Identificata una variante genetica specifica che protegge da infezione grave da Covid-19. Lo hanno rilevato i ricercatori del Karolinska Institutet in Svezia a capo di un metastudio internazionale. La scoperta è stata possibile studiando persone di origini diverse, il che sottolinea l’importanza di condurre studi clinici raggruppando dati e informazioni di diversi gruppi etnici. I risultati sono pubblicati sulla rivista Nature Genetics.

La genetica, ricordano i ricercatori, non è responsabile solo dell’invecchiamento e di alcune malattie ad essa correlate ma è in grado di influenzare il livello di gravità di infezione di Sars Cov2 da lieve, moderato a grave. Precedenti studi, condotti principalmente su persone di origine europea, hanno scoperto alcuni individui portatori di un particolare segmento di DNA che hanno un rischio inferiore del 20% di sviluppare un’infezione grave da Covid-19.

Questo segmento di DNA codifica i geni del sistema immunitario ed è ereditato dai Neanderthal in circa la metà delle persone al di fuori dell’Africa. Questa regione del DNA è, tuttavia, ricca di numerose varianti genetiche, il che rende difficile districare l’esatta variante protettiva che potrebbe potenzialmente fungere da bersaglio per il trattamento medico contro una grave infezione da Covid-19.

Per identificare questa specifica variante del gene, i ricercatori hanno cercato individui portatori solo di parti di questo segmento di DNA. Poichè l’eredità di Neanderthal è avvenuta dopo l’antica migrazione fuori dall’Africa, gli esperti  si sono concentrati su individui con origini africane che non hanno l’eredità dei Neanderthal e quindi anche la maggior parte di questo segmento di DNA. Un piccolo pezzo di questa regione del DNA è, tuttavia, lo stesso sia nelle persone di origine africana che in quelle europee.

I ricercatori hanno scoperto che gli individui di origine prevalentemente africana avevano la stessa protezione di quelli di origine europea, il che ha permesso loro di individuare una specifica variante genetica di particolare interesse.

La variante protettiva nel Dna

“Il fatto che gli individui di origine africana avessero la stessa protezione ci ha permesso di identificare la variante unica nel DNA che effettivamente protegge dall’infezione da Covid-19”, afferma Jennifer Huffman, prima autrice dello studio e ricercatrice presso il VA Boston Healthcare System negli Stati Uniti.
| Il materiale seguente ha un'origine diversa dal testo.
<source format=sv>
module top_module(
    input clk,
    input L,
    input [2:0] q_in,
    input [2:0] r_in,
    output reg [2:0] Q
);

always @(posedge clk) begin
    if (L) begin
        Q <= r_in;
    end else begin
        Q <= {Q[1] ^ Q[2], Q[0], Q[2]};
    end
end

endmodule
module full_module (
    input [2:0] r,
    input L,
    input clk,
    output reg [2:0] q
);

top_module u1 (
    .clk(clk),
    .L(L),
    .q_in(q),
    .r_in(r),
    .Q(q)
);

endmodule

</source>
L’analisi ha incluso un totale di 2.787 pazienti Covid-19 ospedalizzati di origine africana e 130.997 persone in un gruppo di controllo da sei studi di coorte.

L’ottanta per cento degli individui di origine africana portava la variante protettiva. Il risultato è stato confrontato con un precedente metastudio più ampio di individui del patrimonio europeo. Secondo i ricercatori, la variante del gene protettivo (rs10774671-G) determina la lunghezza della proteina codificata dal gene OAS1.
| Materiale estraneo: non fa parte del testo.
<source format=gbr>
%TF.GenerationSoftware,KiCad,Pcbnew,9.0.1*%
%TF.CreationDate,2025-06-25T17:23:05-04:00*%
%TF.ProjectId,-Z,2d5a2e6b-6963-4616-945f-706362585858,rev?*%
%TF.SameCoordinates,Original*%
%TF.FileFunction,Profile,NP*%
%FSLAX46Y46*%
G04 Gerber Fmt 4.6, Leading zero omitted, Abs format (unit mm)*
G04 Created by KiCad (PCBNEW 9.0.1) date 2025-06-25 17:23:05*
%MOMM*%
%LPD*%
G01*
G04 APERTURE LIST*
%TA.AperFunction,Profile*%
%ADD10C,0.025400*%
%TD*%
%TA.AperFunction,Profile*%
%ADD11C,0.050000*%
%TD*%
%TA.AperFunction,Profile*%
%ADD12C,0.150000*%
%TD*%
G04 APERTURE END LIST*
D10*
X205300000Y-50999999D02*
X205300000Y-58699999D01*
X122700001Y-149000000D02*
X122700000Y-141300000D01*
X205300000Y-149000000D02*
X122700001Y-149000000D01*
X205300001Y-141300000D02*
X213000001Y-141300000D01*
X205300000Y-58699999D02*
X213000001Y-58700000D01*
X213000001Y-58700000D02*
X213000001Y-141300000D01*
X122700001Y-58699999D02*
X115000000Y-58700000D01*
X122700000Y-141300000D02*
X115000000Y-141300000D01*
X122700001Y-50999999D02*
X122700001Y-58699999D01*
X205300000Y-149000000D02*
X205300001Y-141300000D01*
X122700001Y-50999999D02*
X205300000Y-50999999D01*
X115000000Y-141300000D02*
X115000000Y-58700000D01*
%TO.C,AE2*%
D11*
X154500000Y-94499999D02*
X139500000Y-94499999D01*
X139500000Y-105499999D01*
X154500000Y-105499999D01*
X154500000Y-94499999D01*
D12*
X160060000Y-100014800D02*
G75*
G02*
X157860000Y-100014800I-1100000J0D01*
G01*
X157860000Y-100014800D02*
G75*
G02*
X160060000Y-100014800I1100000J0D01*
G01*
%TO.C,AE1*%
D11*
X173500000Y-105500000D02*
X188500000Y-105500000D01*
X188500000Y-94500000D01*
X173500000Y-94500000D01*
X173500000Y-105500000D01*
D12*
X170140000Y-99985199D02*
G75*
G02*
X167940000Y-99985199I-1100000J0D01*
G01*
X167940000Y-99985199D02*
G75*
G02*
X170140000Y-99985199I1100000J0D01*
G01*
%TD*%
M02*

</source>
Studi precedenti hanno dimostrato che la variante più lunga della proteina è più efficace nell’abbattere SARS-CoV-2, il virus che causa la malattia di Covid-19. “Il fatto che stiamo iniziando a comprendere meglio i fattori di rischio genetici è la chiave per lo sviluppo di nuovi farmaci contro il Covid-19, afferma il coautore Brent Richards, ricercatore senior presso il Lady Davis Institute del Jewish General Hospital e professore presso la McGill University di Canada.

La pandemia di Covid-19 ha migliorato la collaborazione tra ricercatori in diverse parti del mondo e questo ha permesso di studiare i fattori di rischio genetico in una più ampia diversità di individui rispetto a molti studi precedenti. Ad oggi, infatti, la maggior parte di tutta la ricerca clinica viene ancora svolta su individui di origine prevalentemente europea.
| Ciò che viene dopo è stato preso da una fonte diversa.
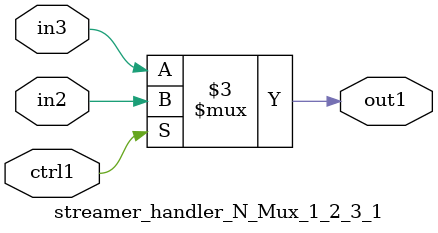
<source format=v>

`timescale 1ps / 1ps


module streamer_handler_N_Mux_1_2_3_1( in3, in2, ctrl1, out1 );

    input in3;
    input in2;
    input ctrl1;
    output out1;
    reg out1;

    
    // rtl_process:streamer_handler_N_Mux_1_2_3_1/streamer_handler_N_Mux_1_2_3_1_thread_1
    always @*
      begin : streamer_handler_N_Mux_1_2_3_1_thread_1
        case (ctrl1) 
          1'b1: 
            begin
              out1 = in2;
            end
          default: 
            begin
              out1 = in3;
            end
        endcase
      end

endmodule


</source>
“Questo studio mostra quanto sia importante includere individui di origini diverse. Se avessimo studiato solo un gruppo, non saremmo riusciti a identificare la variante genetica in questo caso”, afferma l’autore corrispondente dello studio Hugo Zeberg, assistente professore presso il Dipartimento di Neuroscienze del Karolinska Institutet.